Virtual or cryptocurrencies continue to gain momentum. A number of financial institutions and funds are now recognising them as a viable asset class for new products and services. However, nine years on from the first Bitcoin, the true legal status of virtual currencies is no clearer.
We are often asked about the regulator's views on virtual currencies. But arguably the more important question is: what are its fundamental legal characteristics? The answer to this question is critical when looking to consider virtual currencies as an asset class.
Funny money: what are crypto currencies?
First, a disclaimer: virtual currencies clearly come in many forms, from tokens issued by a centralised issuer that can be redeemed against it for value, to crypto-currencies that have no issuer as such and are transferred via blockchain technology on a distributed ledger.

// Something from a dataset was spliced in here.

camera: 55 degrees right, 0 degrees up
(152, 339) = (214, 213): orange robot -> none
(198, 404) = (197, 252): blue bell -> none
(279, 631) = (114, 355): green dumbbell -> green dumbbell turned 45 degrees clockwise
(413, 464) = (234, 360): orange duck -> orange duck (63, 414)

This article does not try to address all of the permutations, but instead focuses on decentralised virtual currencies that are generally used as an exchange in value, but do not represent a claim against any particular issuer.

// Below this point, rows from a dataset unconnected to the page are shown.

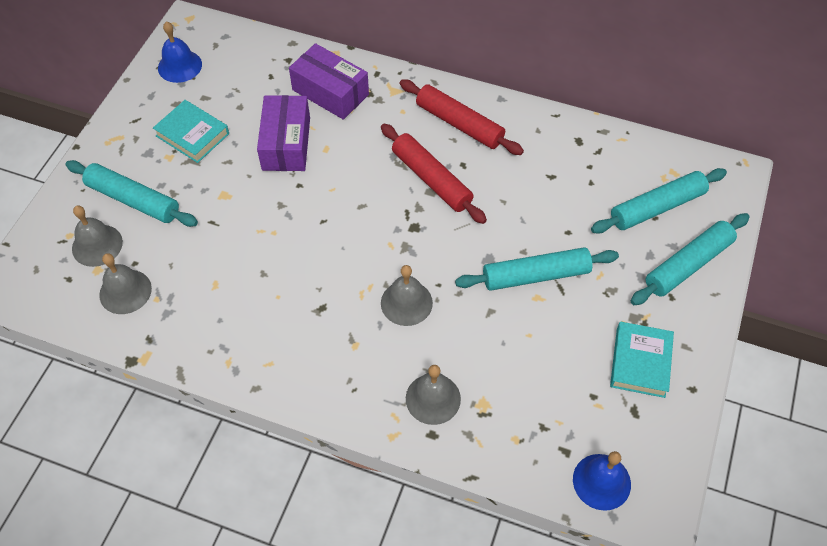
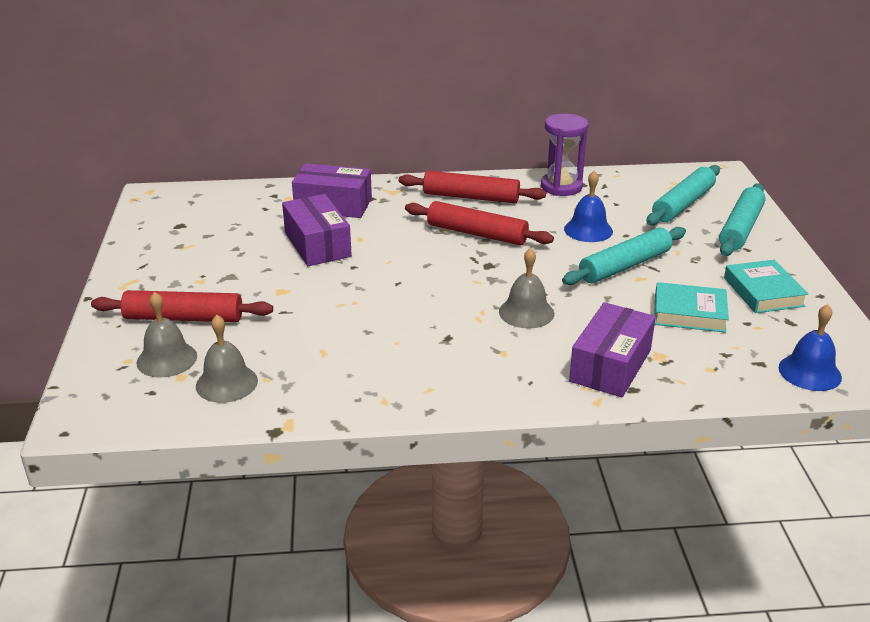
camera: 25 degrees left, 25 degrees down
(133, 200) = (184, 318): turquoise rolling pin -> red rolling pin
(180, 66) = (164, 222): blue bell -> blue bell (588, 230)
(192, 135) = (214, 261): turquoise book -> turquoise book (689, 313)
(433, 398) = (610, 365): grey bell -> purple box
(555, 138) = (561, 187): none -> purple hourglass

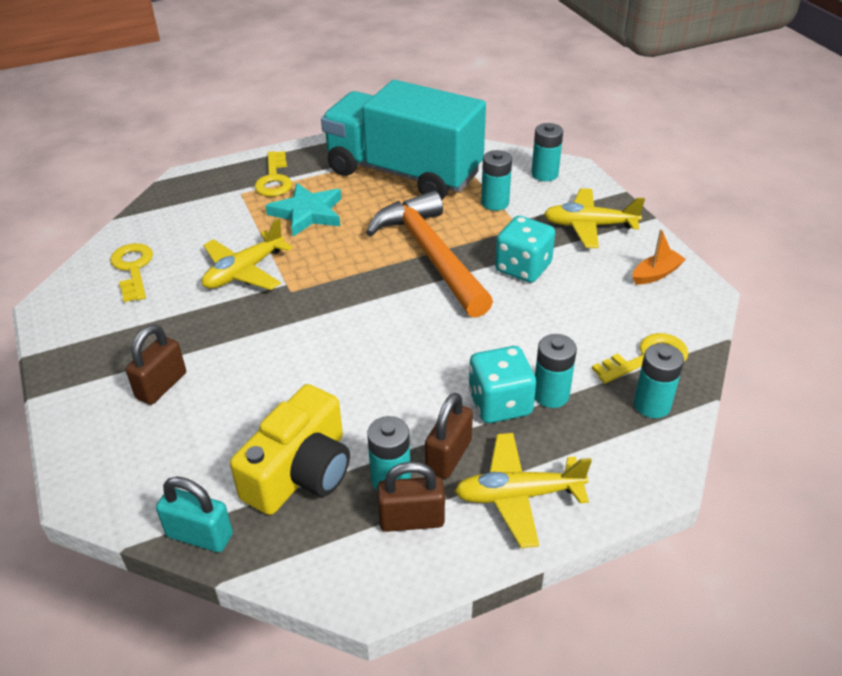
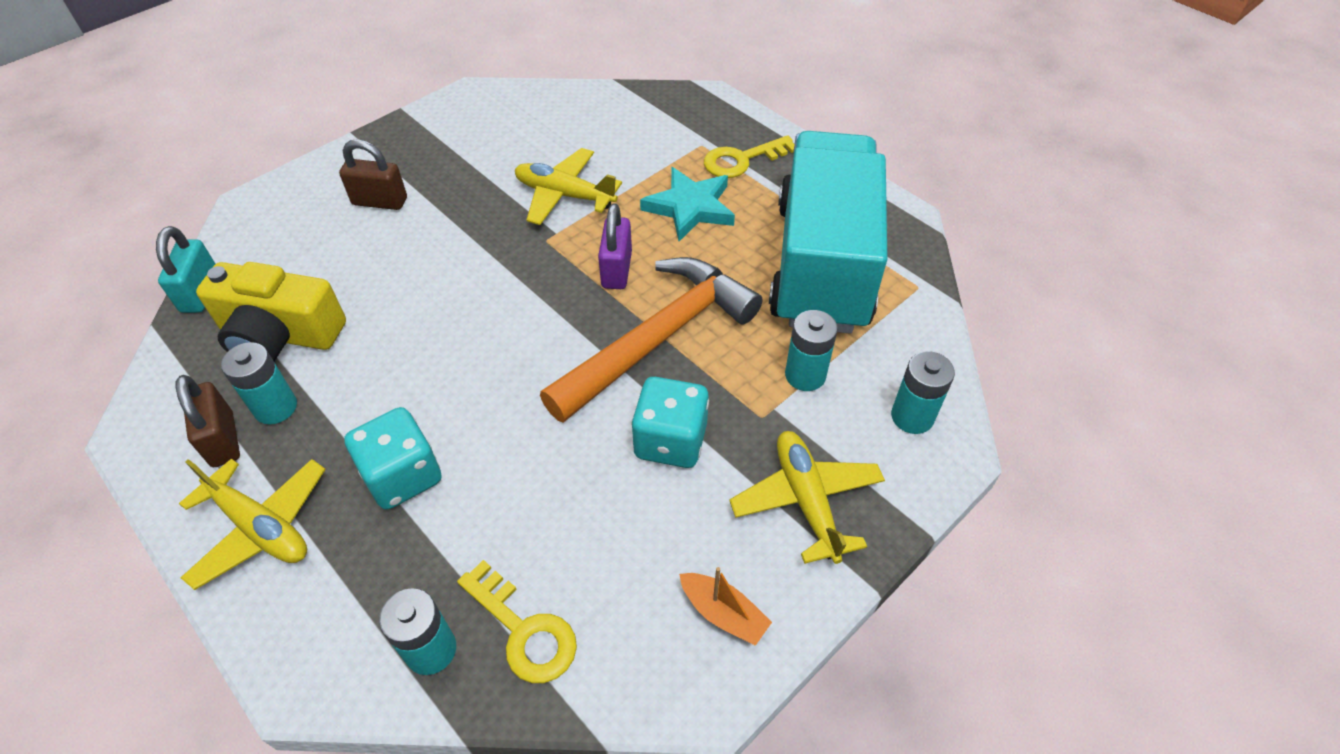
camera: 70 degrees right, 10 degrees up
(133, 269) = (540, 121): yellow key -> none
(350, 260) = (617, 270): none -> purple padlock
(448, 456) = (314, 448): brown padlock -> none
(518, 495) = (261, 527): yellow plane -> yellow plane turned 150 degrees clockwise
(551, 395) = (428, 526): turquoise battery -> none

At their core, such cryptocurrencies are simply a mathematical code representing an amount of that virtual currency which is recognised and verified by a public (or 'distributed') ledger as belonging to a particular key. A holder of a cryptocurrency will typically have a public key (akin to an 'address') and a private key. The private key, itself a mathematical number, is required to control and affect a transfer of cryptocurrency to another public key/address.
Given these characteristics, questions regarding the fundamental legal nature of a cryptocurrency emerge that have important ramifications on how cryptocurrencies can be used, and how rights relating to them will be recognised and protected by English law. A central question is whether the law will recognise and protect property rights in cryptocurrencies.

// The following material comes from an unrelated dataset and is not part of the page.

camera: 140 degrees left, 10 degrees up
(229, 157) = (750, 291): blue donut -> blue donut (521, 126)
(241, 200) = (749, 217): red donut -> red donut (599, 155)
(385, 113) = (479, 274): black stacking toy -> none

A familiar face – the benefits of recognition
Recognition of 'property' and 'ownership' is crucial for cryptocurrencies to be a viable asset class. Primarily, such recognition would recognise and then protect the true 'owner' in the event the 'property' has been misappropriated by a third party. It would also enable legal concepts that are central to the functioning of financial markets to apply, such as being able to declare a trust over cryptocurrencies (the method by which client assets are protected on an insolvency) or assigning or granting security interests in respect of them.
However, cryptocurrencies defy easy categorisation within the traditional types of property recognised under English law. These categories generally distinguish between real (eg real estate) and personal property. Personal property is further divided into tangible property (choses in possession – i.e. something that can be possessed) or intangible property (choses in action – i.e. a right of action against someone).
The problem with cryptocurrencies is that they are just a mathematical code, where control over that mathematical code falls to anyone with knowledge of the relevant private key (itself a mathematical code). Knowledge of a code is not something that can typically be "possessed". Furthermore, cryptocurrencies on a distributed ledger do not really represent a right of action against anyone, as there is no centralised issuer. Further doubt is cast by a series of English cases that do not consider mere information to be 'property'.
The true nature of cryptocurrencies has not yet been determined by the courts. However, despite the above difficulties, the English courts are generally flexible. They have been willing to recognise 'property' where rights have an economic value and have shown themselves susceptible to transfer and trade. Indeed, the Financial Markets Law Commission believes that cryptocurrencies display some characteristics of both tangible property and intangible property and could constitute their own type of property: the "virtual chose in possession".
Nonetheless, until the issue is resolved by the courts or legislators, uncertainty as to whether English law will recognise property and ownership interests in cryptocurrencies may hinder chances of virtual currency being considered a mainstream asset class.